September.17,2007 母性愛の皮肉な結末と救いのあるラスト

        そういえば、『題名のない音楽会』というテレビ番組って、まだ放送されているよなあと思いながら、イタリア映画『題名のない子守唄』(Le Sconosiuta)を観に行った。予備知識は監督が『ニューシネマ・パラダイス』を撮ったジョゼッペ・トルナトーレだというくらい。世間ではあの映画を傑作だという呼び声が高いが、私は、あれ、ダメなのだ。観ていて蕁麻疹が出るくらい、いてもたってもいられなかった口。それでも観に行ったのはサスペンス映画だからという理由からだろうか。

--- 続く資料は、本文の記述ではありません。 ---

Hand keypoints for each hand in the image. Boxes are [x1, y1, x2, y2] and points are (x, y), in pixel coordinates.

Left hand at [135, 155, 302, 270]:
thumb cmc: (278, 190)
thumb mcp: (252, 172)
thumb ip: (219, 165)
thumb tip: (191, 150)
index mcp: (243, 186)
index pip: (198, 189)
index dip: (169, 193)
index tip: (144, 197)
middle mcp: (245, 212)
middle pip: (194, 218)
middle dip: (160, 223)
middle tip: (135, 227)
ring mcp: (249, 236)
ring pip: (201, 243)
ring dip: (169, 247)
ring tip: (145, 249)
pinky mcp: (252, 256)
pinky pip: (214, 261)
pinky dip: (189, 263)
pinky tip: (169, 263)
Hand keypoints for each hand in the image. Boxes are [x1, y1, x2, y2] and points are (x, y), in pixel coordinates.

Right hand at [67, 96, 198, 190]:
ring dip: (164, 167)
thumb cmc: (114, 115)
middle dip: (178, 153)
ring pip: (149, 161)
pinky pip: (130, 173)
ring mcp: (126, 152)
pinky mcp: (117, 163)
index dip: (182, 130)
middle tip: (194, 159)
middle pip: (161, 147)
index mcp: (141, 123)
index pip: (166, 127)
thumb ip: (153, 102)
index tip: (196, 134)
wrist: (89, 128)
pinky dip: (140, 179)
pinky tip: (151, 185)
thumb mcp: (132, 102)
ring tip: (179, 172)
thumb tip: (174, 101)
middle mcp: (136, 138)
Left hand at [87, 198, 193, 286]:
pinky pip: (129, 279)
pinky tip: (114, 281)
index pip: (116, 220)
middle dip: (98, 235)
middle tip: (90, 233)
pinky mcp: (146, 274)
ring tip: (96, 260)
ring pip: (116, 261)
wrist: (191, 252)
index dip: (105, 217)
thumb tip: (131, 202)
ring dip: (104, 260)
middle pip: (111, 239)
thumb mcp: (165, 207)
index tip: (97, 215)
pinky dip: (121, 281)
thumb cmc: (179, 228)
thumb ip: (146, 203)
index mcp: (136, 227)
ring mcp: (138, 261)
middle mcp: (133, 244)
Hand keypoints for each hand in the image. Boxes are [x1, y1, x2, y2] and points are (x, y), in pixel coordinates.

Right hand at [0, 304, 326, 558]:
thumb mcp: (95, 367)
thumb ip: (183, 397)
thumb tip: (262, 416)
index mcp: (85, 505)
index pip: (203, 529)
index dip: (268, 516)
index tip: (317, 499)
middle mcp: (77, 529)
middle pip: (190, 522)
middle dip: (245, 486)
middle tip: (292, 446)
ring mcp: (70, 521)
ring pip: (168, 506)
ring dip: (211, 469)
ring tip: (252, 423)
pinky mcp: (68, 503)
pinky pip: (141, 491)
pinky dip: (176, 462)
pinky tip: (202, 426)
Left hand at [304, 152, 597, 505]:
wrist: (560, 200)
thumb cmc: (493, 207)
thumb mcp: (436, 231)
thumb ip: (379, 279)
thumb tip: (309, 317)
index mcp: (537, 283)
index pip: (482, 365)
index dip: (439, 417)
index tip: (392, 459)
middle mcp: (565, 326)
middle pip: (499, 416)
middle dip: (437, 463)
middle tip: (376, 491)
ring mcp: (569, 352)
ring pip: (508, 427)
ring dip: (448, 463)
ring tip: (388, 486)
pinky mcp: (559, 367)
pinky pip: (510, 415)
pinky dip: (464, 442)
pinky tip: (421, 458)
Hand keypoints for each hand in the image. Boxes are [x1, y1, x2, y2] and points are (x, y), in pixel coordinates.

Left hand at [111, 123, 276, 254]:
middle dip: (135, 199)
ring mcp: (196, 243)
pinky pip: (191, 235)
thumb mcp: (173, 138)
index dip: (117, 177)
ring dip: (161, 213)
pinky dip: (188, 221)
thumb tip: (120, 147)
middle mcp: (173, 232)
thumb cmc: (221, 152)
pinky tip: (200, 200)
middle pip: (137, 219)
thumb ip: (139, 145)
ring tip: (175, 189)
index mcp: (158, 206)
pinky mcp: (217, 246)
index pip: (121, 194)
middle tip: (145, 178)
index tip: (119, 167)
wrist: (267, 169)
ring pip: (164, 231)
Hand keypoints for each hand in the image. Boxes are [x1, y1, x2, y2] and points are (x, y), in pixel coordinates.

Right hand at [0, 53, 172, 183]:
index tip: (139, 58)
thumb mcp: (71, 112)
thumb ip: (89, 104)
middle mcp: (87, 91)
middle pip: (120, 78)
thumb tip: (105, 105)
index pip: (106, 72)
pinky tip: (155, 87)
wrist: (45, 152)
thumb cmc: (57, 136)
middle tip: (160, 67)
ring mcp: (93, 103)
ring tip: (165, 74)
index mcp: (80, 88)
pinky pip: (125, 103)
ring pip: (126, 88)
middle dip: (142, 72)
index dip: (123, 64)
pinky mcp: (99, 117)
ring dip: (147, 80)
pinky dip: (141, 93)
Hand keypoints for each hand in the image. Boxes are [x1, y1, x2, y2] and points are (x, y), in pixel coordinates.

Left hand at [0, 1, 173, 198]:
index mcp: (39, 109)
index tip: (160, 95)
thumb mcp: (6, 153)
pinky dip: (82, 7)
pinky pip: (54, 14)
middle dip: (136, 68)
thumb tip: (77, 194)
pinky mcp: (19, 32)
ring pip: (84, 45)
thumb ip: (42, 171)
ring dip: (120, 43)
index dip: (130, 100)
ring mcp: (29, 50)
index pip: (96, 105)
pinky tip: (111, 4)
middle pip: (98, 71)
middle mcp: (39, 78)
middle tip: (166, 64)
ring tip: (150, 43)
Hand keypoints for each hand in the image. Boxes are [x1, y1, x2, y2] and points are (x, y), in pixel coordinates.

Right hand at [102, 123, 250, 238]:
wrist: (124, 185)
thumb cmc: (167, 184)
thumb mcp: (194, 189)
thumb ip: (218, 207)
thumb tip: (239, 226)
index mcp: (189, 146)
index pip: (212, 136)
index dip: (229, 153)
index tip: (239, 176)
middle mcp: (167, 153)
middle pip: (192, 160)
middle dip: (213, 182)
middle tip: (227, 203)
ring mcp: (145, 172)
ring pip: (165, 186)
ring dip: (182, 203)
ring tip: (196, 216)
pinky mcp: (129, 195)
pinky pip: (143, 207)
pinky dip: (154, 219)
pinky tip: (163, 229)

        ひとりの女性イレーナ(クセニア・ラパポルト)が北イタリアの港町に現れる。ある高級マンションを訪れ、管理人に家政婦の仕事はないかと尋ねる。管理人は、今のところそんな仕事はないが、共用部分の清掃の仕事ならあると告げる。イレーナは、その高級マンションの向かい側のマンションに部屋を借りる。どうも、その高級マンションのある部屋に住む家族アダケル家に関心があるらしい。やがてイレーナはアダケル家の家政婦になることに成功する。アダケル家は夫婦に女の子の幼児の3人家族。この娘テアは2人の間に生まれた子供ではなく養子だということが観客に知らされるところから、どうやらテアは実はイレーナの子供なのではないかと思われてくる。

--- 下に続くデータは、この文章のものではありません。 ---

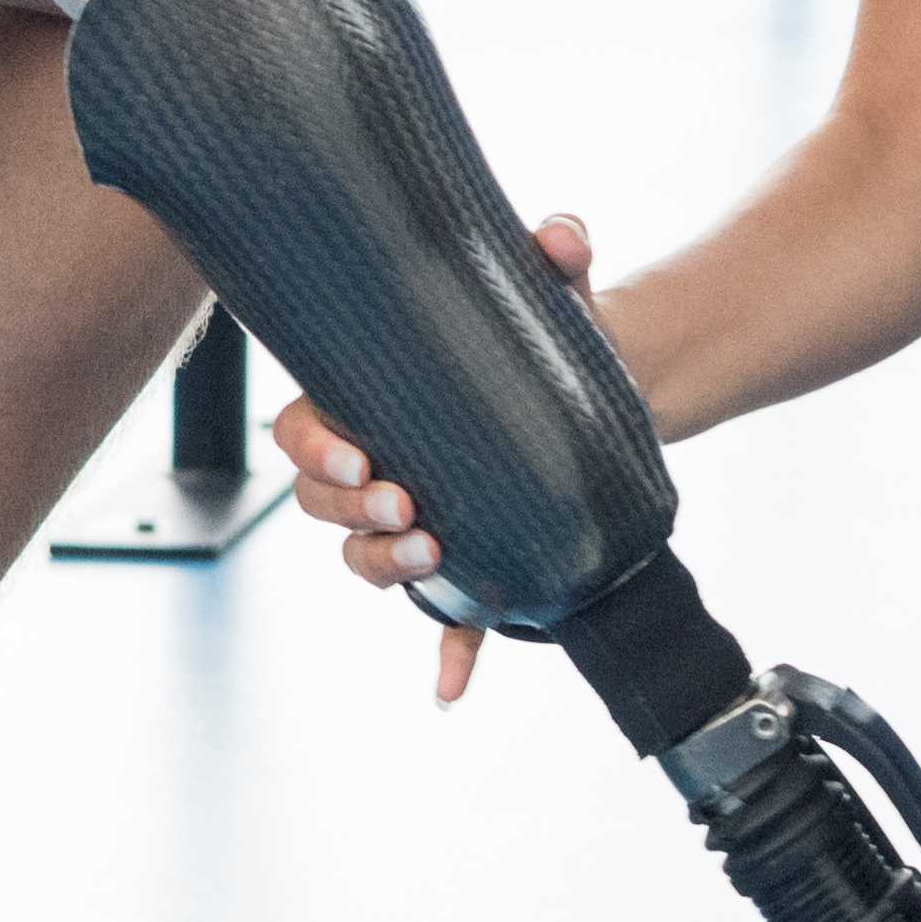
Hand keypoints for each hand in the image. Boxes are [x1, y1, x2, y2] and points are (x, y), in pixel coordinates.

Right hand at [269, 213, 593, 708]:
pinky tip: (452, 687)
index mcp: (371, 397)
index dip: (316, 444)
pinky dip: (448, 655)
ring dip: (386, 565)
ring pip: (365, 557)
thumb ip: (554, 252)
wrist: (614, 386)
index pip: (306, 425)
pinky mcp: (470, 562)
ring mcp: (419, 517)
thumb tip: (563, 235)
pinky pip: (445, 622)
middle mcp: (381, 463)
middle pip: (323, 500)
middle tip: (407, 504)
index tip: (360, 452)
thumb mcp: (552, 287)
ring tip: (435, 552)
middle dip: (353, 510)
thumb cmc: (549, 329)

        やがて、イレーナの周辺に怪しげな男たちが出現する。いったいイレーナとは何者なのかという謎をはらんでストーリーは後半になだれ込んでいく。これ以上はネタばれになるので書かないことにするのだが、前半からときどきインサートされるエロチックなシーンから、どうやらイレーナは元娼婦だったということが知らされている。クセニア・ラパポルトという女優さんは初めて見たが、このインサートされる過去のシーンでの彼女は本当にキレイだ。それが現在の家政婦の姿は同一人物とは思えないやつれ果てた姿になっている。

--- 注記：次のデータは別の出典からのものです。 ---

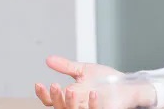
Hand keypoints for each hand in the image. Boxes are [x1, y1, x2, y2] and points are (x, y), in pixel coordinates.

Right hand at [35, 55, 155, 108]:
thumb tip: (48, 59)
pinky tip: (93, 93)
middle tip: (55, 85)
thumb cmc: (104, 79)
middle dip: (55, 97)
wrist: (125, 84)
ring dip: (69, 103)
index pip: (51, 100)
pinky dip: (93, 104)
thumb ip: (66, 66)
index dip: (43, 94)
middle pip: (60, 107)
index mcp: (71, 96)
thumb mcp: (83, 70)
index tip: (38, 83)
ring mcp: (89, 108)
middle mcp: (77, 104)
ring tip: (70, 89)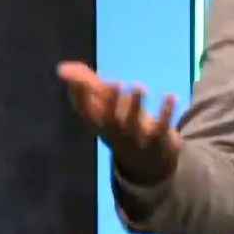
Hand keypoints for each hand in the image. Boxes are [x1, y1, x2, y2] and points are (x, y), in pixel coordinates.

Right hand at [57, 61, 181, 183]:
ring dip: (136, 105)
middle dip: (111, 101)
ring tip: (138, 86)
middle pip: (109, 119)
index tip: (78, 80)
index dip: (80, 97)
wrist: (149, 165)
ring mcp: (136, 139)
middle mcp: (115, 134)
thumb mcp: (104, 110)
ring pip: (134, 123)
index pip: (85, 113)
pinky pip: (162, 126)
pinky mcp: (158, 140)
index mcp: (99, 125)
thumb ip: (87, 87)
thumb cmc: (122, 128)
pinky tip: (171, 95)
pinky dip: (167, 112)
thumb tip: (62, 68)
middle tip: (114, 82)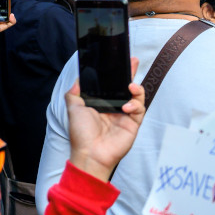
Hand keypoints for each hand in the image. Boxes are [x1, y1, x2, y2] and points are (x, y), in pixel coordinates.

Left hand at [66, 58, 145, 181]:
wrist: (91, 153)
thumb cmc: (81, 134)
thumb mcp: (74, 110)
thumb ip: (74, 93)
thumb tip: (77, 79)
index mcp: (102, 103)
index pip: (112, 85)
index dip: (117, 73)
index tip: (120, 61)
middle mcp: (115, 107)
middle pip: (127, 86)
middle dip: (131, 73)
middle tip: (134, 61)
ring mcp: (125, 115)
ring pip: (137, 96)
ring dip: (136, 89)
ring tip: (130, 86)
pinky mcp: (133, 123)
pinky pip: (140, 109)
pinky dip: (136, 104)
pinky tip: (127, 106)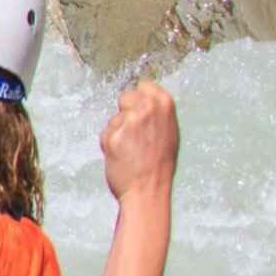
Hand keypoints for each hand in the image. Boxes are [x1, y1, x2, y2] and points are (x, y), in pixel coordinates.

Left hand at [98, 82, 178, 218]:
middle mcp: (147, 110)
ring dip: (118, 131)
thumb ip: (158, 114)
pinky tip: (121, 156)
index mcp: (165, 106)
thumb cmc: (159, 164)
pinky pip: (106, 133)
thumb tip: (146, 97)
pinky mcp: (112, 135)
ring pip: (115, 118)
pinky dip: (109, 143)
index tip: (141, 111)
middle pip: (126, 97)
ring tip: (132, 149)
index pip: (145, 85)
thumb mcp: (169, 134)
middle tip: (136, 134)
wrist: (148, 190)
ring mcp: (129, 122)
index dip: (140, 98)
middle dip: (125, 112)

        わけありの人物が家政婦になって家庭に入り込んでくるという話は『ゆりかごを揺らす手』などを思い出すが、こちらの描き方はあくまで家政婦からの視点。結末の印象は、かなり皮肉な味わいになっていて、それでもやっぱり『ニュー・シネマ・パラダイス』の監督さんなんでしょうね、ラストシーンは観客をしみじみとした気持ちになって映画館をあとにできるようなデキになっている。でもねえ、どうしても引っかかるのは以前の家政婦ジーナのこと。そんなことまでしてアダルケ家の家政婦の座を奪おうとしたことが最後まで納得いかない。それが母性愛だといわれれば、言い返す言葉はないのだけど。